Leviticus, a book of the Law, is aptly dubbed a priestly manual. Chapter 15 straightforwardly discusses bodily discharges from men (vv. 2–18) and women (vv. 19–30). The discharges represented uncleanness; a remedy was washing the objects the person touched, like a chair, bed, and clothes (vv. 4–7, 20–23); the person likewise was to bathe.
Jesus’s parables featured everyday examples. In three illustrating the kingdom of God (Luke 15), Jesus taught the Pharisees and scribes about a shepherd who found a lost sheep, a woman who found a lost coin, and a father dealing with lost sons. The protagonists—two men and a homemaker—represent God.
The qualifications for church leadership in 1 Timothy, an epistle, are similar for bishop (3:1–7), widows (5:3–16), and elder (5:1, 17–22).
Remarkable, Bold, Wonderful Martha
In my ongoing odyssey of looking at the Bible through the lens of gender balance, I studied Martha who, along with her siblings Lazarus and Mary, welcomed Jesus and his disciples (Luke 10:38–42). Their home offered the travelers a haven.
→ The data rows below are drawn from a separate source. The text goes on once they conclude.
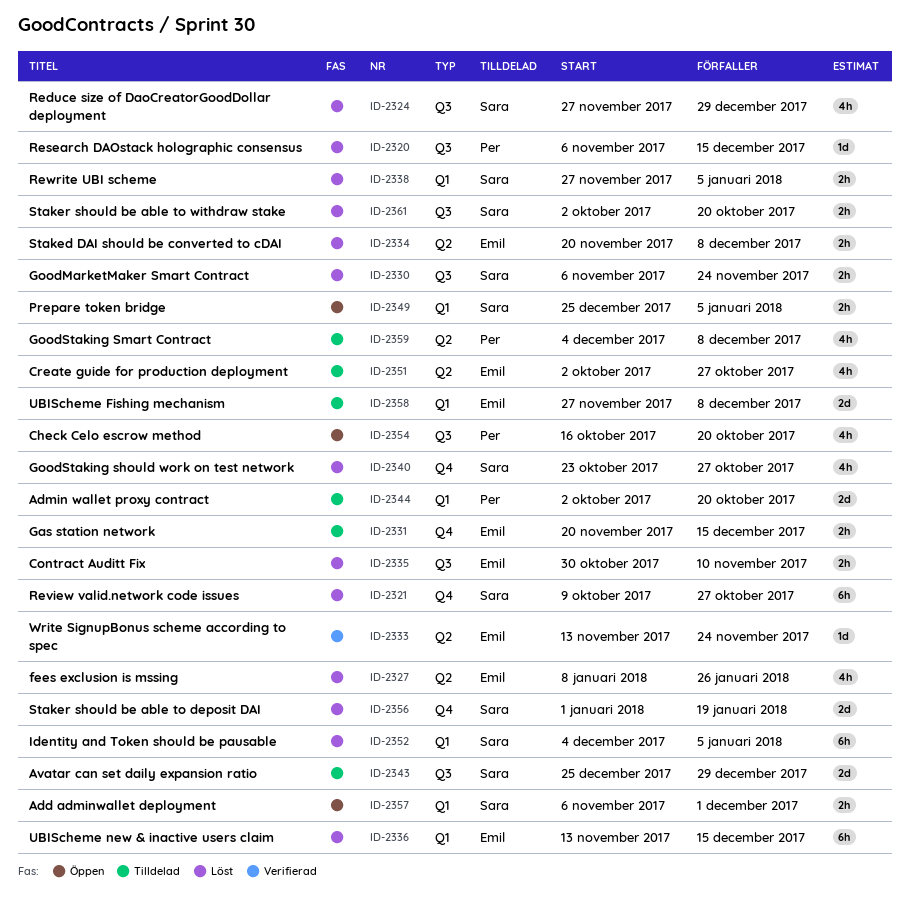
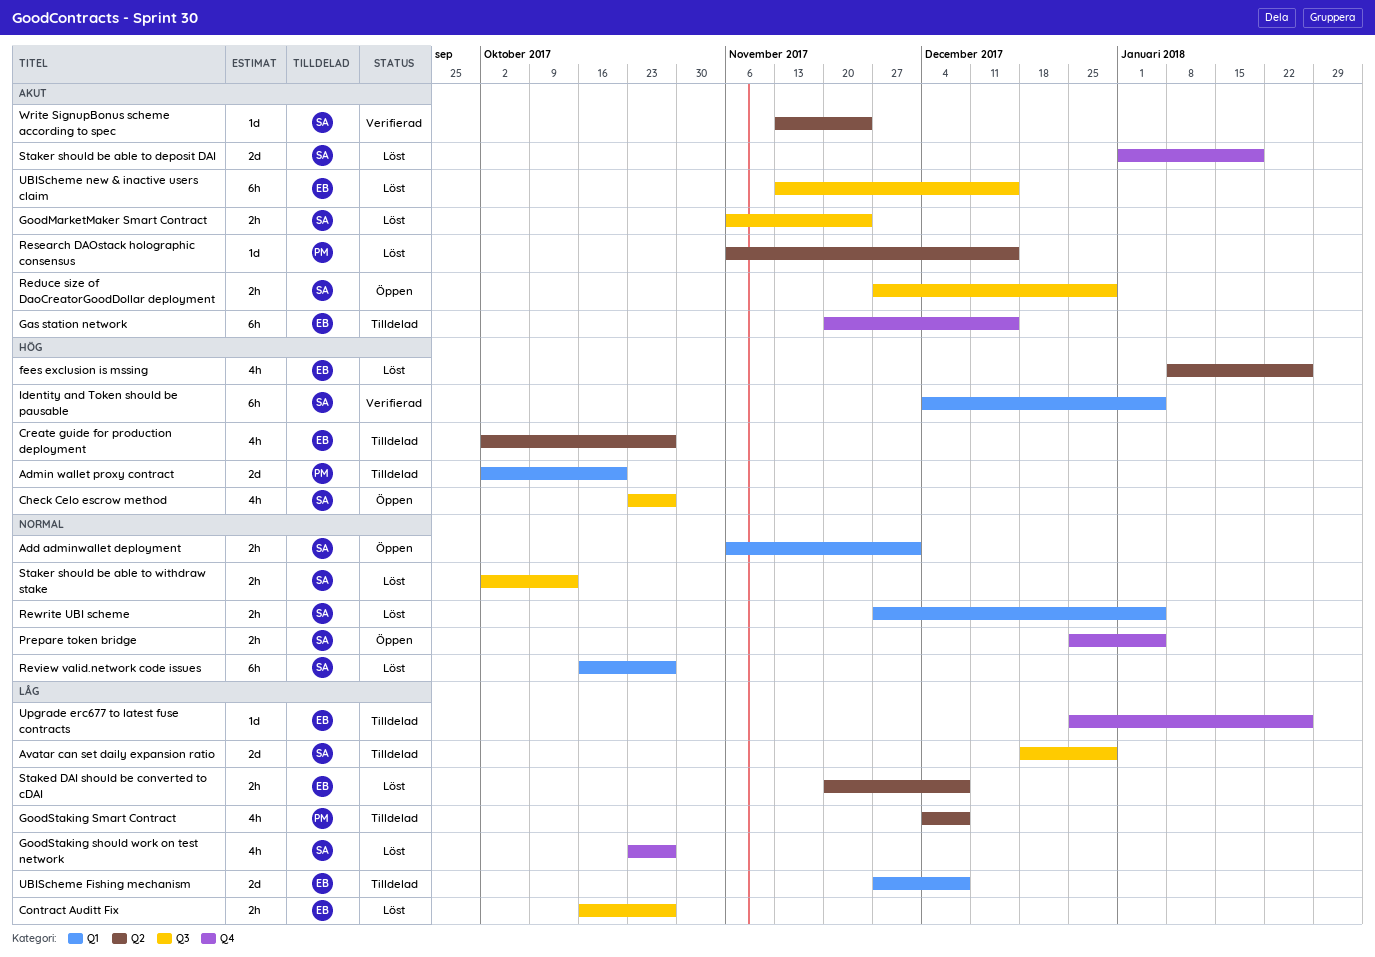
Avatar can set daily expansion ratio, start: Dec 25 -> Dec 18
Check Celo escrow method, owner: Per -> Sara
Check Celo escrow method, start: Oct 16 -> Oct 23
Check Celo escrow method, due: Oct 20 -> Oct 27
Contract Auditt Fix, start: Oct 30 -> Oct 16
Contract Auditt Fix, due: Nov 10 -> Oct 27
Gas station network, estimate: 2h -> 6h
Identity and Token should be pausable, status: Löst -> Verifierad
Prepare token bridge, label: Q1 -> Q4
Reduce size of DaoCreatorGoodDollar deployment, status: Löst -> Öppen
Reduce size of DaoCreatorGoodDollar deployment, estimate: 4h -> 2h
Research DAOstack holographic consensus, label: Q3 -> Q2
Review valid.network code issues, label: Q4 -> Q1
Review valid.network code issues, start: Oct 9 -> Oct 16
Staker should be able to withdraw stake, due: Oct 20 -> Oct 13
UBIScheme new & inactive users claim, label: Q1 -> Q3
Upgrade erc677 to latest fuse contracts: none -> present
Write SignupBonus scheme according to spec, owner: Emil -> Sara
Martha’s confession of Jesus as Messiah (John 11:27) balances Peter’s confession recorded in the Synoptic Gospels (Matt. 16:16; Mark 8:29; Luke 9:20). This time gender balance focuses on Jesus.
During a time of mourning her brother’s death and questioning why Jesus had delayed his coming during the family’s need, Martha nonetheless proclaimed her faith. As with Peter, Jesus asked her about himself. Did she believe that those who believe in him, even though they die, will live? I picture their conversation as direct, intense. The Bible records no hesitation in her response.
I envision her face, lined with tears, and her voice, firm with confidence. Head high, chin lifted, and eyes locked on Jesus, no-nonsense Martha answered, “Yes, Lord, I believe that you are the Messiah, the Son of God, the one coming into the world” (John 11:27, NRSV). Her remarkable answer echoed Peter’s “You are the Messiah,” and beautifully and honorably expanded it. The statements act as complements; they go hand in hand.
Gender balance invites interaction. Consequently, I engage Martha in conversation and address her personally:
Martha, through my own tears acknowledging your courage, I thank you. For Jesus, your declaration perhaps neutralized the sting of his many rejections. Truly, your love, faith, and boldness resound wonderfully today and throughout eternity.